# Possible Logitech Z-2300 issue?



## Gabb (Nov 19, 2010)

I really liked my previous logitech speakers and needed a new pair so I figured I would treat myself and order a nice 2.1 THX certified system. The Logitech Z-2300s got amazing reviews and are apparently superior to their successor models in various ways so I went with this and got it on Amazon. The sound was great and all I hoped for but unfortunately for me my first pair all of a sudden stopped turning on after a week of light use. I researched the issue and found out that it is somewhat prone to having the fuse blown out. Instead of replacing the fuse and see if it worked it I followed most other peoples recommendation to swap it out for a whole new set under Amazons return policy since something else might have been wrong and it just wasn't worth the risk ( didn't get charged for shipping and they shipped me priority shipping a new set ). 

My 2nd set that came in hooked up great and turned on fine but I noticed weird glue residue on the top of the subwoofer that I was able to wipe off but more importantly I noticed a larger gap of 3-4 millimeters where the front silver panel holding the great connects to the main black box on the subwoofer. The gap is large enough that I can see a sliver of the insides of the subwoofer along with some very slight residue glue around where the front panel connects to the main box. The sound is great and I don't know if this gap could effect the performance or not of the subwoofer or grow loose over time or something. Also the amazon guy assured me its a new set even though it wasn't as prestine and clean as my first set. Should I return the 2nd set or am I just being completely paranoid? I got even more worried and paranoid after reading logitech z-2300 horror stories on newegg and amazon where the wiring fails in a short period of time and logitech refuses to pay the $50 it costs in shipping to send the failed unit in for a replacement.

Is it worth it to just turn it in for another set? I'm asking because I could get an even worse set and have the whole cycle repeated again of unwrapping and wrapping etc etc but then again my current set might be showing possible signs of being defective? I'm really dissapointed in the variable build quality with logitech speakers, but despite that they still sound great and get amazing reviews. There always seems to be terrible reviews of any product on newegg and amazon anyways...maybe reading all of them is making me more paranoid. What would you guys do if you were in my case?

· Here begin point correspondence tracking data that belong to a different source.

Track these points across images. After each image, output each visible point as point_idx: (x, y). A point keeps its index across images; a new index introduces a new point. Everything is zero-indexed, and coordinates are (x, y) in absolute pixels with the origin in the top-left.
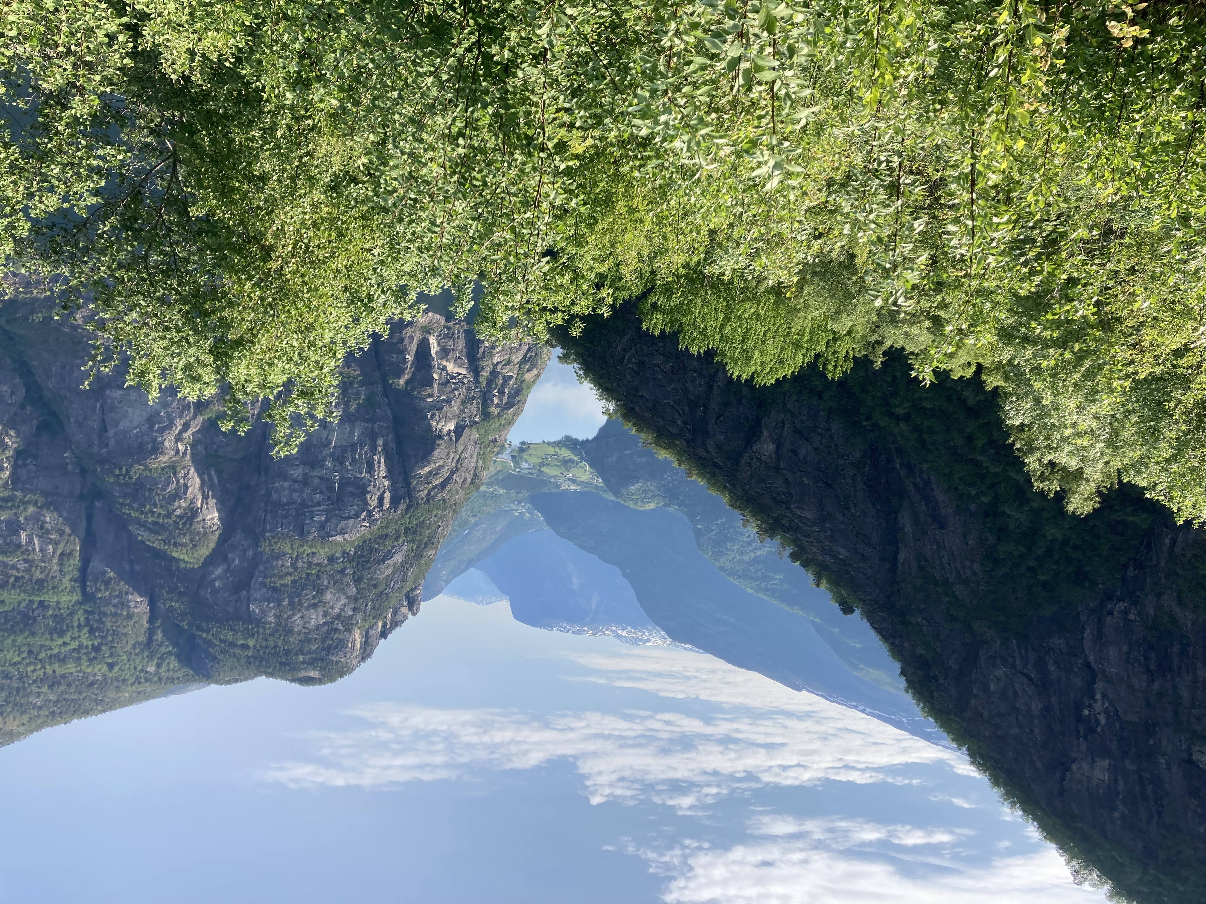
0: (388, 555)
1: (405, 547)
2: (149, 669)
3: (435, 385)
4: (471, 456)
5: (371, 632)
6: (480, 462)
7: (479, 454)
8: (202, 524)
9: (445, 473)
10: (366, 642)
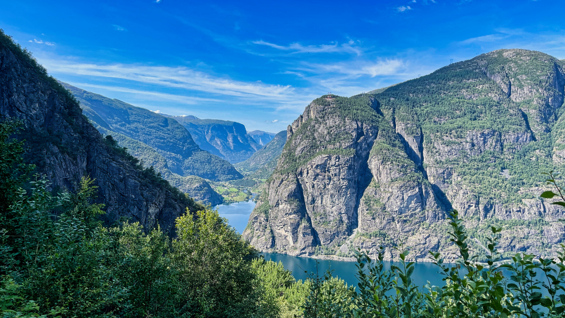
0: (303, 150)
1: (296, 153)
2: (393, 99)
3: (289, 224)
4: (271, 194)
5: (307, 117)
6: (267, 192)
7: (268, 195)
8: (379, 159)
9: (282, 186)
10: (308, 113)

PS: Thank god for Amazons no hassle free shipping label return policy, theres no real reason to buy from newegg anymore other then wanting a unique item


----------



## sabbathcrazy (Nov 26, 2010)

I used to have a Z-5500 set up. I read about the fuse problem. If you do not plug to much into the outlet that the speakers are using then it should not blow. Any ways, i think you should send them back and try and see if amazon can compensate you for your time. Is the gap in the sub woofer box? That will effect the sound because of air flow. It sound like to me they sent you a used kit. Glue on top of the sub? I do not think logitech would send out a set of speakers with glue all over it.


----------



## PunterCam (Dec 2, 2010)

All very true ^^^^^^^

I don't know if the z2300s have the same problem as the 5500s, but Logitech definately spec a fuse to small to cope with maximum power or, it seems, the extra load it takes to power on. Return your set if there is a physical defect - it may be the result of a drop, which could've damaged something else.

Simple physics will tell you what fuse to use! Power=V x I !!! 5500s were shipped with a 2.5amp fuse - blew 3 in the first 3 weeks. Swapped it for a 3.15amp slow blow and haven't had a problem in 3 years.


----------



## Necifix (Dec 23, 2010)

Hm, I've had my Logitech Z-2300 for 3 years in a week now and no issues at all. I'm sorry you're having issues with them. I would use them for awhile, while you can during the warranty period, and see if anything happens. It could just be that there was some faulty gluing and it can be an easy fix, but, I suppose opening the woofer would be voiding the warranty.


----------